To protect aging and inefficient domestic industries from foreign competition.
To protect domestic producers from dumping by foreign companies or governments. Dumping occurs when a foreign company
charges a price in the domestic market which is "too low".
A foreign tariff raises the costs of domestic producers which causes them to sell less in those foreign markets.
Customs duties on merchandise imports are called tariffs. Tariffs give a price advantage to locally-produced goods over similar
goods which are imported, and they raise revenues for governments.
Customs Duty is a tax levied on imports (and sometimes on exports) by the customs authorities of a country to raise state
revenue, and/or to protect domestic industries from more efficient or predatory competitors from abroad.

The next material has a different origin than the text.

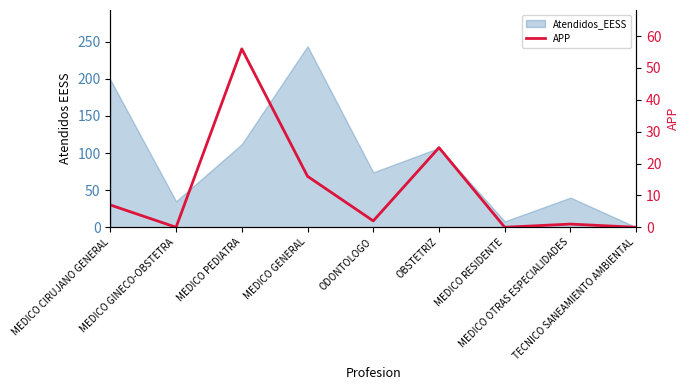

List the labels in order of value, smallest first.

MEDICO GINECO-OBSTETRA, MEDICO RESIDENTE, TECNICO SANEAMIENTO AMBIENTAL, MEDICO OTRAS ESPECIALIDADES, ODONTOLOGO, MEDICO CIRUJANO GENERAL, MEDICO GENERAL, OBSTETRIZ, MEDICO PEDIATRA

Also called tariff, duty
is based generally on the value of goods (called ad valorem duty) or upon the weight, dimensions or some other criteria of the
item.
Types of Duty
Import Duty
All imported goods for consumption are subject to the payment of import duty prior to release of unless otherwise exempted in
accordance with law by the Department of Finance.
Value Added Tax (VAT)
All imported goods are also subject to the payment of VAT at the uniform rate of 10% of the total landed cost. Even if the
shipment is duty free, it may still be subject to VAT.
Ad Valorem Tax
A few commodities, like passenger automobiles, jewelry, alcohol, tobacco, etc. may also be subject to the payment of Ad
Valorem Tax aside from the import duty and VAT. The rate of Ad Valorem Tax depends on the make-up of the commodity such
as the engine displacement cost in case of automobiles, or alcohol content in case of beverages.

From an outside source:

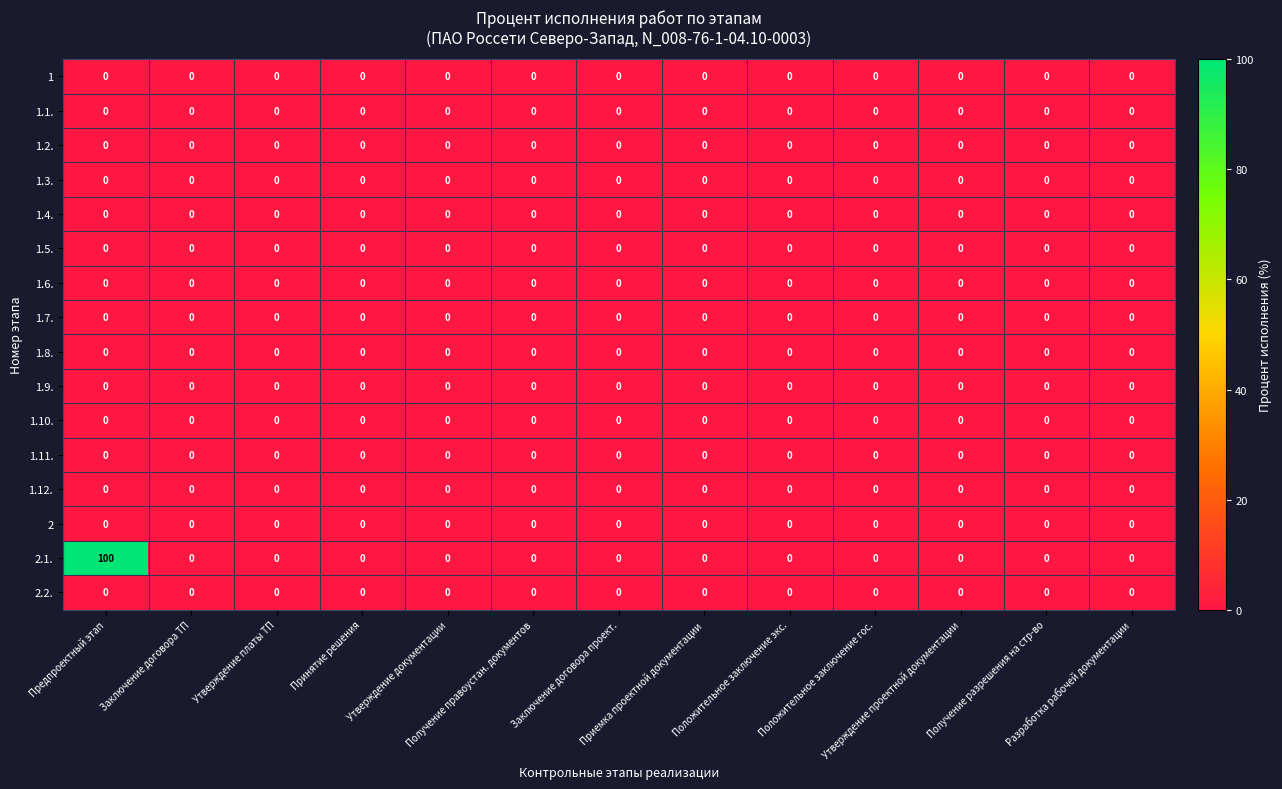

Which series has the largest total across all categories?

2.1.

Like VAT, Ad Valorem Tax is an internal revenue tax, the collection of which is delegated to the Bureau of Customs in so far as
imported goods are concerned. Imported goods subject to Ad Valorem shall be covered by an Authority to Release Imported
Goods (ATRIG) issued by the Bureau of Internal Revenue before they can be released from the port
Rates of Duty
The rate of import duty varies depending on the commodity imported, ranging from 3 to 50%. The schedule of rates is listed
under Section 104, Tariff and Customs Code of the Philippines (TCCP), as amended.
Payment of Duties
Duty is paid along with all the other taxes and charges due on the shipment prior to release of the goods for consumption.

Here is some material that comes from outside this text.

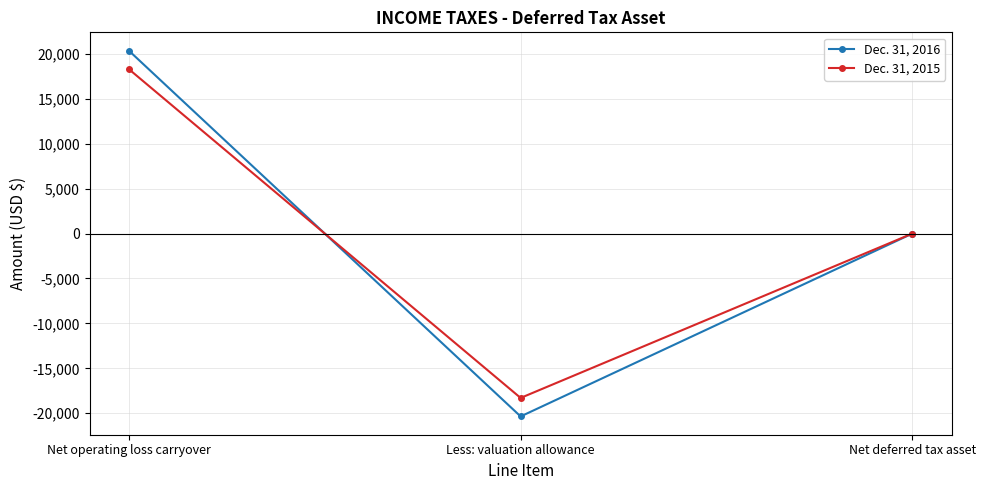

What is the label of the 2nd point from the left?

Less: valuation allowance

Payments are made through banks which are electronically connected to Customs. Under the automated On-line Release
System(OLRS), when the fact of payment made through the banks are relayed to Customs, Customs in turn keys in such payment
and lifts the hold status of the shipment allowing the port operator to release the goods to the importer or his representative.
Duty Concessions
Certain commodities are exempt from the payment of import duties upon compliance with formalities prescribed and approved
by the Secretary of Finance. Section 105, TCCP governs what is termed as Conditionally-Free Importations. Other special laws
also provide tax and duty-free treatment on certain importations.